Churn can generally be categorized in two different ways: opaque and transparent churn. Transparent churn refers to customers who unsubscribe from your emails on their own, as well as hard bounces and people who have reported your messages as spam. Opaque churn refers to customers who don’t open your emails, regardless of their reason. It’s important to address both types of churn, but you’ll need a couple of different strategies to tackle different problems. Avoiding email subscriber churn can be quite difficult, but luckily the editors at Solutions Review have come up with five different strategies to address this problem.

Experiment With Single and Double Opt-Ins

Single opt-ins are a simple and easy way to add people to your email list. People can sign up without any hassle, and without giving too much personal information away. At the same time, this kind of fast, large-scale signups can result in low quality or fake email addresses. Consider adding double opt-ins to secure more high quality leads and email addresses. If a potential customer agrees to go the extra mile and confirm their desire to subscribe to your email list, you can be much more confident in their dedication to your organization. You’ll be less likely to experience spam complaints, and will lower your unsubscribe rates. This doesn’t mean that you should get rid of all your single opt-ins, just make sure that you’re mixing it up and giving your customers a little bit of everything.

Segment Your Email Lists By Various Factors

Nothing feels more impersonal than signing up for an email list or a stream of content, and receiving dozens of messages that you have no interest in. A large portion of customers will unsubscribe from your campaign if they feel like the content they’re receiving isn’t relevant to their industry or interests. In order to create targeted, personalized emails, you should segment your subscribers. Divide them up by interests, industry, demographics, or any other conceivable category that is related to both your organization and your customers. Sending unrelated emails to people who don’t want them will just clog up their inbox and make them unsubscribe.

Actively Seek Out Customer Feedback

Keeping track of different statistics can only get you so far. In order to improve future email campaigns and better address the needs of your customers, consider embedding surveys in some of your emails. This will help you get all kinds of information about your customers, such as demographics, interests, and their reasons for signing up for your email list. It’s also a good idea to put a feedback survey in any automatic unsubscription email response. Finding out why people have stopped taking an interest in your company or your emails is a great way to improve future campaigns.
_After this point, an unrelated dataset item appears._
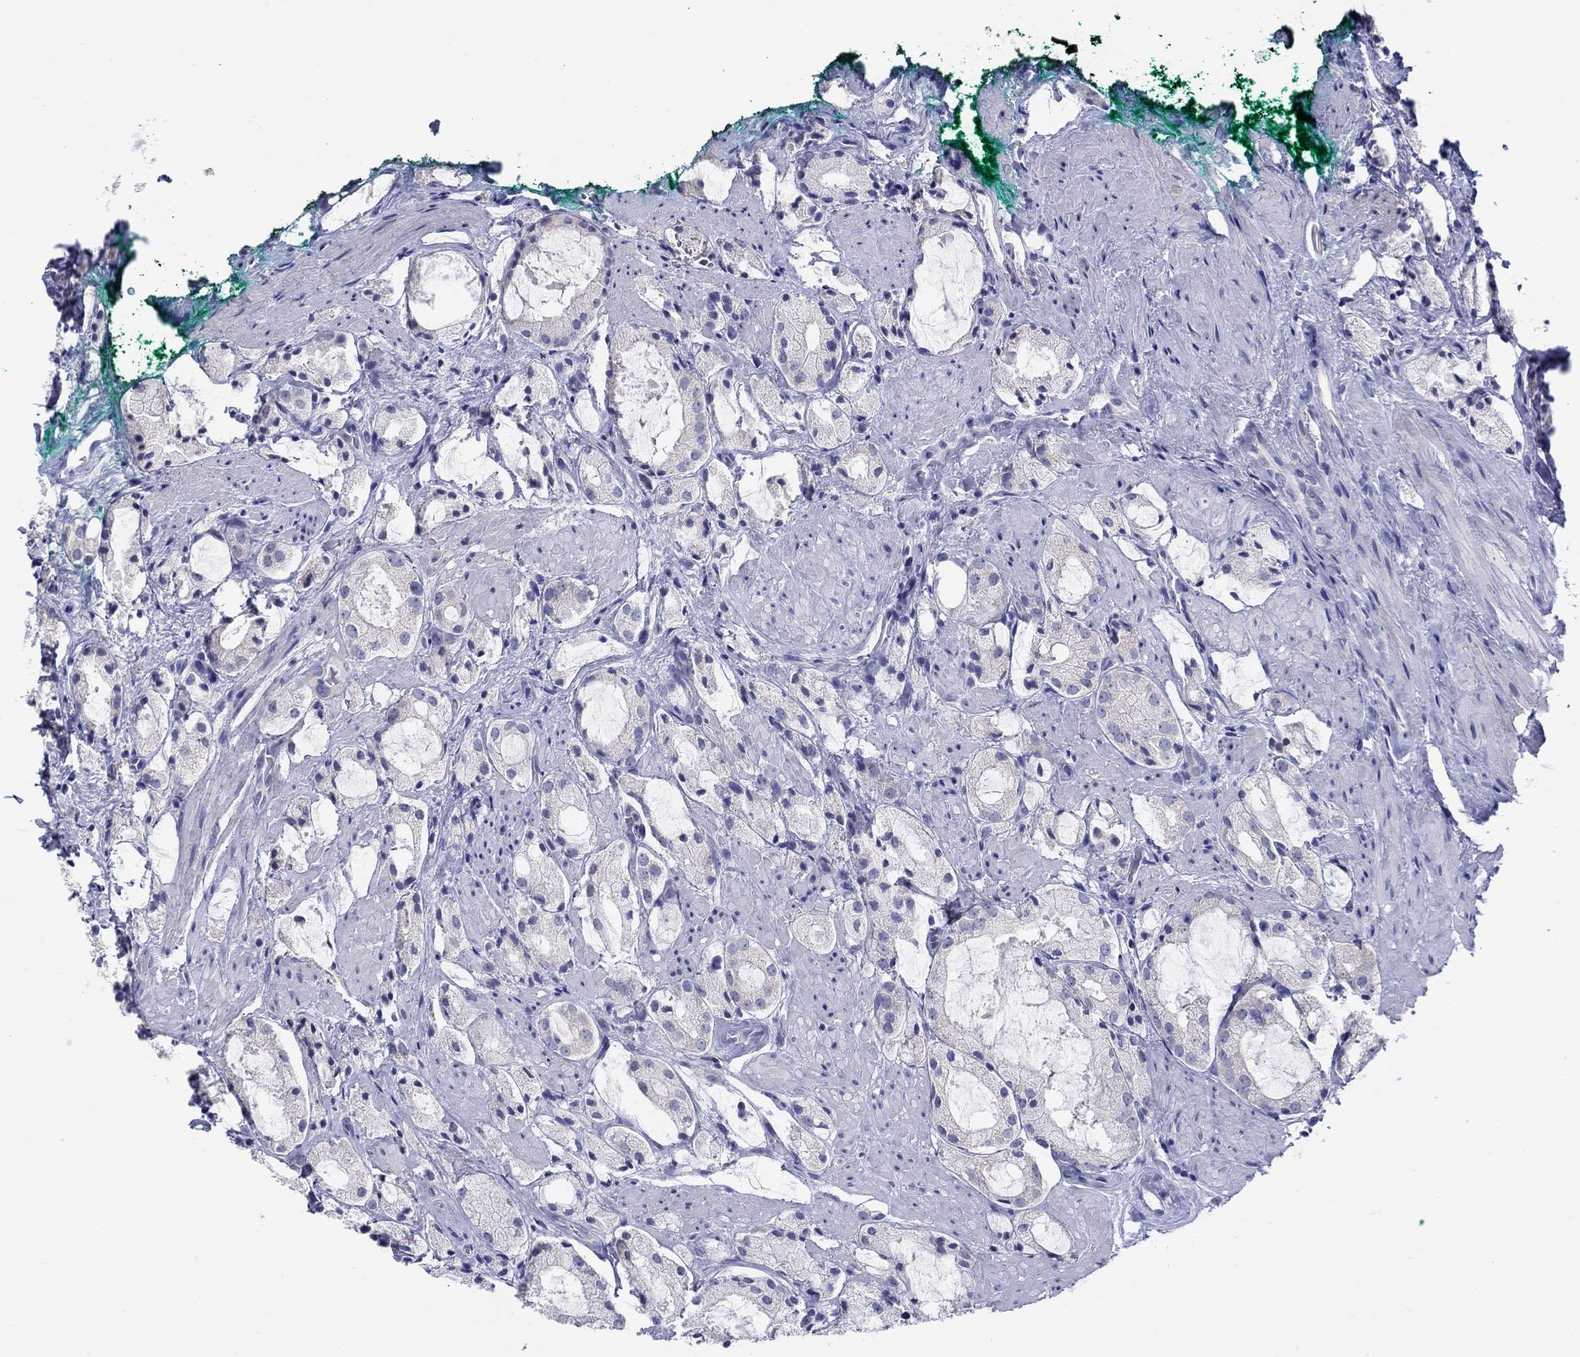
{"staining": {"intensity": "negative", "quantity": "none", "location": "none"}, "tissue": "prostate cancer", "cell_type": "Tumor cells", "image_type": "cancer", "snomed": [{"axis": "morphology", "description": "Adenocarcinoma, NOS"}, {"axis": "morphology", "description": "Adenocarcinoma, High grade"}, {"axis": "topography", "description": "Prostate"}], "caption": "Protein analysis of prostate adenocarcinoma exhibits no significant staining in tumor cells.", "gene": "HAPLN4", "patient": {"sex": "male", "age": 64}}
Although finding out what your subscribers think of your organization won’t directly reduce churn rate, it’s always good to keep tabs on how your audience feels about you.

Send Re-Engagement Campaigns To Recapture Inactive Subscribers

One way to reduce opaque churn is to send re-engagement emails to inactive users. Providing them with enticing incentives such as free shipping, discounts, and other rewards is a great way to get back into their good graces. If your organization focuses less on B2C situations, consider making a newsletter or a quick recap of information that customers have been missing for the past few weeks or even months. Giving them a short and succinct recap of important events within your organization lets them take the initiative to find out more, if they wish to. Receiving a personalized email that shows an organization has noticed you haven’t been interacting with them and misses your absence can be a great feeling.

Give Customers Control Over Their Messages

Over half of all subscribers leave a list because they feel like they’re receiving too many emails. Combine overwhelming frequency with lack of relevance, and you have a perfect formula for churn. One way to solve this problem is to set up an email preference center. When you allow subscribers to choose how frequently they receive emails, and what kind of content they see, you’ll have a much higher chance of retaining subscribers. When they’re in control of what they’ll receive, and when they know what to expect, they’ll be much less likely to unsubscribe. It’s much better for customers to actively receive emails they want to read, than ignore multiple messages and unsubscribe as a result.